When MySQL first started to take off (circa 1998) it had a lower memory requirement. So did PHP.
Memory was the most precious resource at that time, and so MySQL, PHP expanded rapidly.
They are both still going strong from that initial popularity spurt.
.
2. .:: Novice coders do not think about DB corruption ::.
:: If you are new to coding, and have not been classically trained in a Computing Degree, it seems that people don't care for transactions or consistency.
MySQL was/is worse than Postgres on both these fronts, but the users do not care. At all. And if they do care, it may be because they heard that it was important, rather than actually feeling ill without transactions.
.
:: I value my users and would never want to inflict data loss on them if I could avoid it. I also know SQL well from my Computer Engineering degree and industry experience with Oracle / PSQL / DB2. So I use Postgres and have since 1996.
Most people using MySQL don't realize they could cause data loss to their customers. Even if they do, they may still use MySQL and work around failures by having adequate backup strategies that cover them even if MySQL failed at a bad point.
One factor has to be the fact that for a long time the only way to install Postgresql on windows was to build it within Cygwin. Whereas mysql could be run on win98 with a standard installer.
Though postgresql is much easier than mysql currently (for windows installations). There's all kinds of "gotchas" on windows if you're installing mysql. For example, the normal mysql 5.1 on windows doesn't have innodb, so if you choose "transactional database" during install, mysql dies in the middle of installation and refuses to start up. By default mysql installs into "Program Files" but since that directory name has a space in it, mysql has issues. Uninstalling it is also a pain, sometimes it doesn't fully remove itself and you have to fire up Regedit to remove the mysql key from the registry.
I experienced all of these while trying to help a friend install mysql on windows. I honestly can't believe we spent 3 hours trying to install it. There's a 100 thread posting in the mysql forums for installation troubles on windows so I'm sure I wasn't the only one. On the mac it was as easy as "port install mysql5" and on my Debian machine it was just "apt-get install mysql-server".

--- --- ---

* Brief 1: In the thread about MySQL and Postgres, what was for a long time the only way to install PostgreSQL on Windows?
* Brief 2: Write the next part of the MySQL and Postgres thread, starting after its last sentence.

* Data block:
--- --- ---

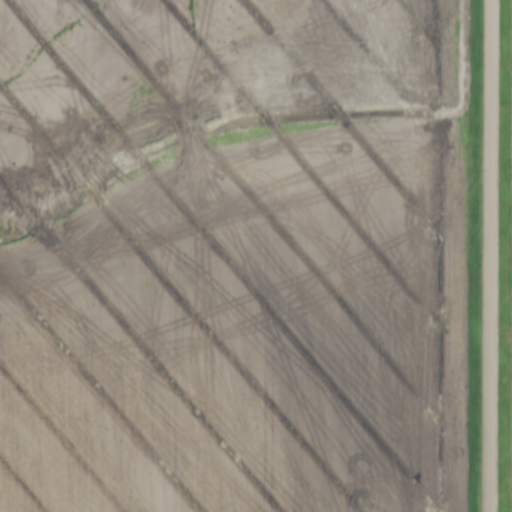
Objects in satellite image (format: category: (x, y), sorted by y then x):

--- --- ---

* Output 1: Building it within Cygwin.

* Output 2:
Sadly, postgresql was so easy to install in cygwin, but cygwin doesn't have a mysql server equivalent.
Based on my experience with other developers, they can't figure out how to login to the database and create users, databases, etc, initially, IMO mainly due to the default config doing ident only by default, and not allowing passwords to be used unless you setup pg_hba.conf first. I think that gets into sysadmin territory for the masses of developers, that just want to install, run a few commands, and go.
And, even once you've got password logins working, authentication works really strangely in postgres. Every database has a single "owner" (based on who created it) who has full permissions. If you want to make more permissions available to another user, you have to grant them manually, on a table-by-table basis. Want to grant SELECT on every table in a large database? Sucks to be you!
Compare this to MySQL, where there's just a single magic table of permissions, and you'll begin to see why a lot of system administrators prefer MySQL to Postgres as well. :(
My Rails app runs on MySQL because my blog runs on MySQL and, since they're all black boxes for me anyhow, why bother installing another service.
At work, our Rails apps run on Postgres because our Big Freaking Consultingware runs on Postgres and, since they're all black boxes for me anyhow...
File that as instance #572 of the Power of Defaults. Now, go take a look at the popular OSS and commercial packages for deployment at web hosts, and you're going to see a preponderance of MySQL. (Wordpress, VBulletin, etc, etc.) That is a self-fulfilling prophecy.
A lot of it has to do with historical reasons which have reinforced themselves over time.
Here are some of the early differences:
* MySQL had an ungly way to allow users to only see their tables. While it wasn't great it was better than PostgreSQL which didn't really have a way to hide other databases.
* MySQL could create and destroy connections quickly. PostgreSQL made more robust connections but they took longer to setup.
* MySQL ran simple queryies much quicker under a light load.
* PostgreSQL database maintence tasks often required the database to be offline.
While these differences didn't make a big difference in a business environment PostgreSQL would have been a better option because:
* Use connections pools and not care about the connection setup time.
* Have a high load and care more about how the database ran under load.
* Have a trusted users and not care that they could see other databases.
* Have maintence periods.
That being said in the business world users used MS SQL or Oracle. Where MySQL took off was shared hosting which:
* Had light usage.
* Limited resources which meant that they often banned connection pooling.
* Had multiple untrusted users.
* Can handle a slowdown but not downtime.
In this situation MySQL was the better option.
This then caused a network effect where most software was written for MySQL so more companies offered it (remember at this time lots of companies only offer static hosting). Since most companies offered it more people wrote software that supported it.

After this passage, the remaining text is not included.